To-do item
Each line below needs to be duplicated without alteration.
Start of Excerpted records
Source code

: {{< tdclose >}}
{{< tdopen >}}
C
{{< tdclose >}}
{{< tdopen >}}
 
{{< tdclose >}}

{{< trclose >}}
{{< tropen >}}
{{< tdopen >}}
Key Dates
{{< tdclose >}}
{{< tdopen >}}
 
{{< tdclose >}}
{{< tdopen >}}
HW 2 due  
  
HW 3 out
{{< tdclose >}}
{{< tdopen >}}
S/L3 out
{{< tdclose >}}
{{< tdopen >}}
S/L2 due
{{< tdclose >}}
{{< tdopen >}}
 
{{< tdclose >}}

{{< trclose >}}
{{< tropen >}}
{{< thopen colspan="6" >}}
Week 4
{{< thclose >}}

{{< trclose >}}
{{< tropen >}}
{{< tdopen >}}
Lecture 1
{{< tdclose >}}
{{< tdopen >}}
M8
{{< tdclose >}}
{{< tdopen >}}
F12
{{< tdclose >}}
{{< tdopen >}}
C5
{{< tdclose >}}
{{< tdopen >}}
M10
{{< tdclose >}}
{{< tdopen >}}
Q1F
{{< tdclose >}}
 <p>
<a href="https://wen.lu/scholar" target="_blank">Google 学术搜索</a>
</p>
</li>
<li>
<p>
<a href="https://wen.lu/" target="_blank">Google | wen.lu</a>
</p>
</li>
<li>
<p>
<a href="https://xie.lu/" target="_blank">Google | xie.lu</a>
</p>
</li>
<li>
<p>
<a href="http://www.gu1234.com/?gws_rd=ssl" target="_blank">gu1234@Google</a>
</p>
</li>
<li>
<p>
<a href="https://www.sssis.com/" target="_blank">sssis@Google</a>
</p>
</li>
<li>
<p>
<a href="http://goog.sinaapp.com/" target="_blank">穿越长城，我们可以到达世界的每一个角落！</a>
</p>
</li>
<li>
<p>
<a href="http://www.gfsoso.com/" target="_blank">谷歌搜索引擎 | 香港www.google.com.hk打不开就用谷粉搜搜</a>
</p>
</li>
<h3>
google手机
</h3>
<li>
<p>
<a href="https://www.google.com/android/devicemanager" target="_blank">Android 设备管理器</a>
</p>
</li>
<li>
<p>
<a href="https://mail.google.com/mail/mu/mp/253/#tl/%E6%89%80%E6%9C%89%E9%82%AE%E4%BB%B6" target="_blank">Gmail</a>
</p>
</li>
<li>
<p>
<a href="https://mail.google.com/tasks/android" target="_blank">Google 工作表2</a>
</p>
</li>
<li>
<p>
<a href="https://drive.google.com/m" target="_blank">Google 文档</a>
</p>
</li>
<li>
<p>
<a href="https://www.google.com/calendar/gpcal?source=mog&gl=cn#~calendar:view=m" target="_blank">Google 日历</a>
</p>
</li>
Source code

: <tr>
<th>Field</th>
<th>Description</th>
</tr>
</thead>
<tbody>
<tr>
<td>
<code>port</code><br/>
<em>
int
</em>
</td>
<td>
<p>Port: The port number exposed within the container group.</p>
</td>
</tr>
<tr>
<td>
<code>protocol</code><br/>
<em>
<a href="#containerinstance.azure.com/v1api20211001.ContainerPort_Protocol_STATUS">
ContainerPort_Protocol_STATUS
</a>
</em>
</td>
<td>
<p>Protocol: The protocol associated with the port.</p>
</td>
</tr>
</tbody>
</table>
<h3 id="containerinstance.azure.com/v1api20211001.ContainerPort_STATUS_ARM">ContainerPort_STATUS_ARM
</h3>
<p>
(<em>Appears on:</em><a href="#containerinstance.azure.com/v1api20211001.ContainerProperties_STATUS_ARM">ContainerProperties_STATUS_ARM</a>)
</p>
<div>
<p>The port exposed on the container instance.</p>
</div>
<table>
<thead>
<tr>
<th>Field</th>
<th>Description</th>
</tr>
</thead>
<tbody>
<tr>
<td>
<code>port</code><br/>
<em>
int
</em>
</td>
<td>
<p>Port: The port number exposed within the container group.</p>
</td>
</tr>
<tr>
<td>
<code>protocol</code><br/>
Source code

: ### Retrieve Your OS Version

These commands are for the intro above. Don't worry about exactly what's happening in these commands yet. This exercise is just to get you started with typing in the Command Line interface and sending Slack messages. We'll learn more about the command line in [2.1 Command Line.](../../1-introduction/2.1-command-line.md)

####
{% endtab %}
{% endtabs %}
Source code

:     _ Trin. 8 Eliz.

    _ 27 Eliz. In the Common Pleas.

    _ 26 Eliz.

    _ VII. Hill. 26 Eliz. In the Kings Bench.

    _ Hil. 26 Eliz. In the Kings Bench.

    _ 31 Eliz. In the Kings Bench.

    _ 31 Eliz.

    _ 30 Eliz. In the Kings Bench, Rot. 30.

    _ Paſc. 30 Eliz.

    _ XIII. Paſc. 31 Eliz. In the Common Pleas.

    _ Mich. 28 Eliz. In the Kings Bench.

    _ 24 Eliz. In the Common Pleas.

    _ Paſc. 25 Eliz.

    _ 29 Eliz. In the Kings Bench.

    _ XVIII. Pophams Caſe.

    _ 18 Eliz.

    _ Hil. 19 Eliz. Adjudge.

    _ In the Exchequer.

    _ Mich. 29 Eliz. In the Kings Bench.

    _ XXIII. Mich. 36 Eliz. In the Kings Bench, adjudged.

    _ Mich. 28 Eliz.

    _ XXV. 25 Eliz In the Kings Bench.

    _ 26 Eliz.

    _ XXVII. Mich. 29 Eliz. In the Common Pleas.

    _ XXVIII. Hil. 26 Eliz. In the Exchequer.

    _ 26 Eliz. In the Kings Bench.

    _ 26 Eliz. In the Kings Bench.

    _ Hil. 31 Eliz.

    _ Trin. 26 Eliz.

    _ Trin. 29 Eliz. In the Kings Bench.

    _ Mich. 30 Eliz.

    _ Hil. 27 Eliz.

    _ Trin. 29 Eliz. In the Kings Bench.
End of Excerpted records
Task result
Source code

: {{< tdclose >}}
{{< tdopen >}}
C
{{< tdclose >}}
{{< tdopen >}}
 
{{< tdclose >}}

{{< trclose >}}
{{< tropen >}}
{{< tdopen >}}
Key Dates
{{< tdclose >}}
{{< tdopen >}}
 
{{< tdclose >}}
{{< tdopen >}}
HW 2 due  
  
HW 3 out
{{< tdclose >}}
{{< tdopen >}}
S/L3 out
{{< tdclose >}}
{{< tdopen >}}
S/L2 due
{{< tdclose >}}
{{< tdopen >}}
 
{{< tdclose >}}

{{< trclose >}}
{{< tropen >}}
{{< thopen colspan="6" >}}
Week 4
{{< thclose >}}

{{< trclose >}}
{{< tropen >}}
{{< tdopen >}}
Lecture 1
{{< tdclose >}}
{{< tdopen >}}
M8
{{< tdclose >}}
{{< tdopen >}}
F12
{{< tdclose >}}
{{< tdopen >}}
C5
{{< tdclose >}}
{{< tdopen >}}
M10
{{< tdclose >}}
{{< tdopen >}}
Q1F
{{< tdclose >}}
 <p>
<a href="https://wen.lu/scholar" target="_blank">Google 学术搜索</a>
</p>
</li>
<li>
<p>
<a href="https://wen.lu/" target="_blank">Google | wen.lu</a>
</p>
</li>
<li>
<p>
<a href="https://xie.lu/" target="_blank">Google | xie.lu</a>
</p>
</li>
<li>
<p>
<a href="http://www.gu1234.com/?gws_rd=ssl" target="_blank">gu1234@Google</a>
</p>
</li>
<li>
<p>
<a href="https://www.sssis.com/" target="_blank">sssis@Google</a>
</p>
</li>
<li>
<p>
<a href="http://goog.sinaapp.com/" target="_blank">穿越长城，我们可以到达世界的每一个角落！</a>
</p>
</li>
<li>
<p>
<a href="http://www.gfsoso.com/" target="_blank">谷歌搜索引擎 | 香港www.google.com.hk打不开就用谷粉搜搜</a>
</p>
</li>
<h3>
google手机
</h3>
<li>
<p>
<a href="https://www.google.com/android/devicemanager" target="_blank">Android 设备管理器</a>
</p>
</li>
<li>
<p>
<a href="https://mail.google.com/mail/mu/mp/253/#tl/%E6%89%80%E6%9C%89%E9%82%AE%E4%BB%B6" target="_blank">Gmail</a>
</p>
</li>
<li>
<p>
<a href="https://mail.google.com/tasks/android" target="_blank">Google 工作表2</a>
</p>
</li>
<li>
<p>
<a href="https://drive.google.com/m" target="_blank">Google 文档</a>
</p>
</li>
<li>
<p>
<a href="https://www.google.com/calendar/gpcal?source=mog&gl=cn#~calendar:view=m" target="_blank">Google 日历</a>
</p>
</li>
Source code

: <tr>
<th>Field</th>
<th>Description</th>
</tr>
</thead>
<tbody>
<tr>
<td>
<code>port</code><br/>
<em>
int
</em>
</td>
<td>
<p>Port: The port number exposed within the container group.</p>
</td>
</tr>
<tr>
<td>
<code>protocol</code><br/>
<em>
<a href="#containerinstance.azure.com/v1api20211001.ContainerPort_Protocol_STATUS">
ContainerPort_Protocol_STATUS
</a>
</em>
</td>
<td>
<p>Protocol: The protocol associated with the port.</p>
</td>
</tr>
</tbody>
</table>
<h3 id="containerinstance.azure.com/v1api20211001.ContainerPort_STATUS_ARM">ContainerPort_STATUS_ARM
</h3>
<p>
(<em>Appears on:</em><a href="#containerinstance.azure.com/v1api20211001.ContainerProperties_STATUS_ARM">ContainerProperties_STATUS_ARM</a>)
</p>
<div>
<p>The port exposed on the container instance.</p>
</div>
<table>
<thead>
<tr>
<th>Field</th>
<th>Description</th>
</tr>
</thead>
<tbody>
<tr>
<td>
<code>port</code><br/>
<em>
int
</em>
</td>
<td>
<p>Port: The port number exposed within the container group.</p>
</td>
</tr>
<tr>
<td>
<code>protocol</code><br/>
Source code

: ### Retrieve Your OS Version

These commands are for the intro above. Don't worry about exactly what's happening in these commands yet. This exercise is just to get you started with typing in the Command Line interface and sending Slack messages. We'll learn more about the command line in [2.1 Command Line.](../../1-introduction/2.1-command-line.md)

####
{% endtab %}
{% endtabs %}
Source code

:     _ Trin. 8 Eliz.

    _ 27 Eliz. In the Common Pleas.

    _ 26 Eliz.

    _ VII. Hill. 26 Eliz. In the Kings Bench.

    _ Hil. 26 Eliz. In the Kings Bench.

    _ 31 Eliz. In the Kings Bench.

    _ 31 Eliz.

    _ 30 Eliz. In the Kings Bench, Rot. 30.

    _ Paſc. 30 Eliz.

    _ XIII. Paſc. 31 Eliz. In the Common Pleas.

    _ Mich. 28 Eliz. In the Kings Bench.

    _ 24 Eliz. In the Common Pleas.

    _ Paſc. 25 Eliz.

    _ 29 Eliz. In the Kings Bench.

    _ XVIII. Pophams Caſe.

    _ 18 Eliz.

    _ Hil. 19 Eliz. Adjudge.

    _ In the Exchequer.

    _ Mich. 29 Eliz. In the Kings Bench.

    _ XXIII. Mich. 36 Eliz. In the Kings Bench, adjudged.

    _ Mich. 28 Eliz.

    _ XXV. 25 Eliz In the Kings Bench.

    _ 26 Eliz.

    _ XXVII. Mich. 29 Eliz. In the Common Pleas.

    _ XXVIII. Hil. 26 Eliz. In the Exchequer.

    _ 26 Eliz. In the Kings Bench.

    _ 26 Eliz. In the Kings Bench.

    _ Hil. 31 Eliz.

    _ Trin. 26 Eliz.

    _ Trin. 29 Eliz. In the Kings Bench.

    _ Mich. 30 Eliz.

    _ Hil. 27 Eliz.

    _ Trin. 29 Eliz. In the Kings Bench.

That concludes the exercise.